After the collapse of the Copenhagen climate talks, even more focus is on saving energy, and one of the major areas for the electronics industry is in the data centre.
A typical data centre uses up to 30 times more energy than a typical office building, and total data centre energy use is doubling every five years, says IBM. While the UK and US are battling it out for the title of the 'most green' data centre, two UK startups are taking different approaches to reducing power.
In the US, IBM has built a $12m 'green' data centre with Syracuse University that will start operation in January. This is using natural gas-fueled microturbines to generate all the electricity for the centre and cooling for the computer servers so that the centre can operate completely off-grid.
"We looked beyond conventional wisdom and addressed the broader issues of where and how to generate the electricity, how to cool the data centre and how to make the computers more effective and efficient," said Vijay Lund, vice president for cross-IBM offerings in IBM's Software Group.
Meanwhile Infinity SDC in Milton Keynes has set up a 'dark green' data centre just outside BT's Adastral Park research centre.
This uses power generated from heat pumps and bio-matter supplied by a local group of cooperating farms. The bio-matter is broken down in an Anaerobic Digestor providing methane for generating electricity and a nutrient rich "digestate" used as fertiliser to grow more bio-matter.
This won Infinity a prestigious "Future Thinking and Design Concepts" Award in December, beating off Europe-wide competition. "We believe that Infinity ONE is the first workable green data centre solution to address the IT energy challenge as highlighted by United Nations at the recent Copenhagen summit. Critically, Infinity ONE will allow UK business leaders to reduce their carbon footprint and economic costs from operating a data centre," said Martin Lynch, CEO at Infinity.
But this is not just about using green power sources. Gnodal in Bristol is looking at the whole data centre with a new Ethernet architecture for switching that significantly reduces the overall power consumption. It has raised several million from finance groups such as NESTA to develop both ASICs and systems and is planning to start shipping products later in 2010.

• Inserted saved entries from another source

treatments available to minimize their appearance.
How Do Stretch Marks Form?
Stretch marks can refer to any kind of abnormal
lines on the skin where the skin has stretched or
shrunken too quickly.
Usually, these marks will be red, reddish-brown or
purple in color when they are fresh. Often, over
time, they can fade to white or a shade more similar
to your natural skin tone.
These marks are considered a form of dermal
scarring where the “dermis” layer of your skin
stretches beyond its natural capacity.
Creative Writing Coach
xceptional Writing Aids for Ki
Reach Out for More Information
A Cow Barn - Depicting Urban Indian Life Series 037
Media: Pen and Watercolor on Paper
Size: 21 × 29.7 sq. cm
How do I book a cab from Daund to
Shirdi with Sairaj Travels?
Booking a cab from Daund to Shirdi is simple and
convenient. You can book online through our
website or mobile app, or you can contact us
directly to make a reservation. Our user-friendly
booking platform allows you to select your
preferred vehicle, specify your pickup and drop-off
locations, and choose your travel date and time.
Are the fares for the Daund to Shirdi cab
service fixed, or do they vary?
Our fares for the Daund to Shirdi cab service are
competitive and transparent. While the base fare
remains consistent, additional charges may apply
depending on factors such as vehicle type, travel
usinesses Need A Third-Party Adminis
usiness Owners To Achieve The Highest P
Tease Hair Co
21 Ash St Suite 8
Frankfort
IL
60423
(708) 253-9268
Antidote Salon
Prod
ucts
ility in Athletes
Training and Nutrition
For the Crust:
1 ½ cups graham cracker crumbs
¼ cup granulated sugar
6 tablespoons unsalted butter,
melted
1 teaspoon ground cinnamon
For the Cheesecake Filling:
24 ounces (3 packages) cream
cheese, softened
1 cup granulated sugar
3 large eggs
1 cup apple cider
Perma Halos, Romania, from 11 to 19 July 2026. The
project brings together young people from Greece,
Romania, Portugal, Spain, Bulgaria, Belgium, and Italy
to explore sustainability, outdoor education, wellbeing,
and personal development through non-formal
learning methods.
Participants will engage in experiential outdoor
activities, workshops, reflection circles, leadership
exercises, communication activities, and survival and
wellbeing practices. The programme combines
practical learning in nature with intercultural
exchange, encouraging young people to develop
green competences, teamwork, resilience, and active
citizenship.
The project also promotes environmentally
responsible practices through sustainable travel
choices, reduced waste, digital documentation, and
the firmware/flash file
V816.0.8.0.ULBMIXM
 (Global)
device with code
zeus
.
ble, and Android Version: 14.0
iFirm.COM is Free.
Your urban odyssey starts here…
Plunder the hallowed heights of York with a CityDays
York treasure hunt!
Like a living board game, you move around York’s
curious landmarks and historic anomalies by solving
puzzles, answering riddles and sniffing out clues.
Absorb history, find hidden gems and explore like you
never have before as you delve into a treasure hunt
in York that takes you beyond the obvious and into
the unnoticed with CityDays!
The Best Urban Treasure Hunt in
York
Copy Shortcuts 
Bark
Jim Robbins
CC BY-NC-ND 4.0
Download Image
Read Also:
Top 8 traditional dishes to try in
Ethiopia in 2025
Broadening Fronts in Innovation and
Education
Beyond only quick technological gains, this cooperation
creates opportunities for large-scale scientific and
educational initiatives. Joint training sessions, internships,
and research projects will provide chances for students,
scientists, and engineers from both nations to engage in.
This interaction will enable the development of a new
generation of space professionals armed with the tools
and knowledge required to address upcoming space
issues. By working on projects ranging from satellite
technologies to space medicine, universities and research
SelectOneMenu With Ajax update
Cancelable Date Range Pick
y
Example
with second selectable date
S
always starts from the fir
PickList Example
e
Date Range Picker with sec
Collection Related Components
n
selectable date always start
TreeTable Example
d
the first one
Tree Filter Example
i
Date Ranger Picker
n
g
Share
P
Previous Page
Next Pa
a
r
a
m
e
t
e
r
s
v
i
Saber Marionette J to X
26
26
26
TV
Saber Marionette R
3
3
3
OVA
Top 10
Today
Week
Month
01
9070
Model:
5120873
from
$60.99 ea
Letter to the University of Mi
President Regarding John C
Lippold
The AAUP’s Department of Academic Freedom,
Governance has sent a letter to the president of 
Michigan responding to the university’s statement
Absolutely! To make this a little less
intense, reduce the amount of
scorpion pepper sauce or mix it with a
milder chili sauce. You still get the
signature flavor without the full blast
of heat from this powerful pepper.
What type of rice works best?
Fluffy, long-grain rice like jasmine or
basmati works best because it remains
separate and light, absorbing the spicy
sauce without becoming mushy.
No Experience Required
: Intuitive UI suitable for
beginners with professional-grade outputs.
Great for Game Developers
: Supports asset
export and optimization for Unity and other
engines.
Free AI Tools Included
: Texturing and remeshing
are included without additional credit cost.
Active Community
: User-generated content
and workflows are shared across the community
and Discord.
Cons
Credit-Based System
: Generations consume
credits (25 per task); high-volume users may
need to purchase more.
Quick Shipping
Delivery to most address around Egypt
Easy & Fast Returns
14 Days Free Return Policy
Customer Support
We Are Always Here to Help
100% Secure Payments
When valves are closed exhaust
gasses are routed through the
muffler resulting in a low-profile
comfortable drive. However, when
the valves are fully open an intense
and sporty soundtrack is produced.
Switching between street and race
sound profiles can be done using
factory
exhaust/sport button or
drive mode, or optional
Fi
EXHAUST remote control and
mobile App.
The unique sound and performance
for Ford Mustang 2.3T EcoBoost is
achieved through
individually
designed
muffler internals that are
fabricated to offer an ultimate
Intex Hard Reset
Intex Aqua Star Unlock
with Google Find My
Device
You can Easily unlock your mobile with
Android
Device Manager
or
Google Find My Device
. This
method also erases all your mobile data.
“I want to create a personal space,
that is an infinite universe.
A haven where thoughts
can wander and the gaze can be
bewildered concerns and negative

Dan Chester, the former VP of Business Development at multicore startup Ignios and Business Development Manager at Radioscape, is now chief executive of Iceotope in Sheffield, which showed its technology at the High Performance Computing conference in Portland, Oregon, in December.
Iceotope has developed a patented scalable, modular liquid cooling system for rack-based server architectures, capturing the heat from the processors by immersing the server motherboards in individually sealed baths of an inert synthetic liquid coolant.
Using this technology, Iceotope and its licensed partners produce servers that are highly suited for deployment in enterprise data centres, high performance computing (HPC) facilities and cloud computing infrastructure. This provides lower operating costs and carbon output, or, as is more likely, more compute capacity within a given electricity budget. It also means the servers can be deployed in non-traditional locations, without the overheads of air cooling.
Like Gnodal, Iceotope expects 2010 to be the year that its technology comes to the market, so reducing the power footprint of the data centre will be a key focus for startups throughout the year.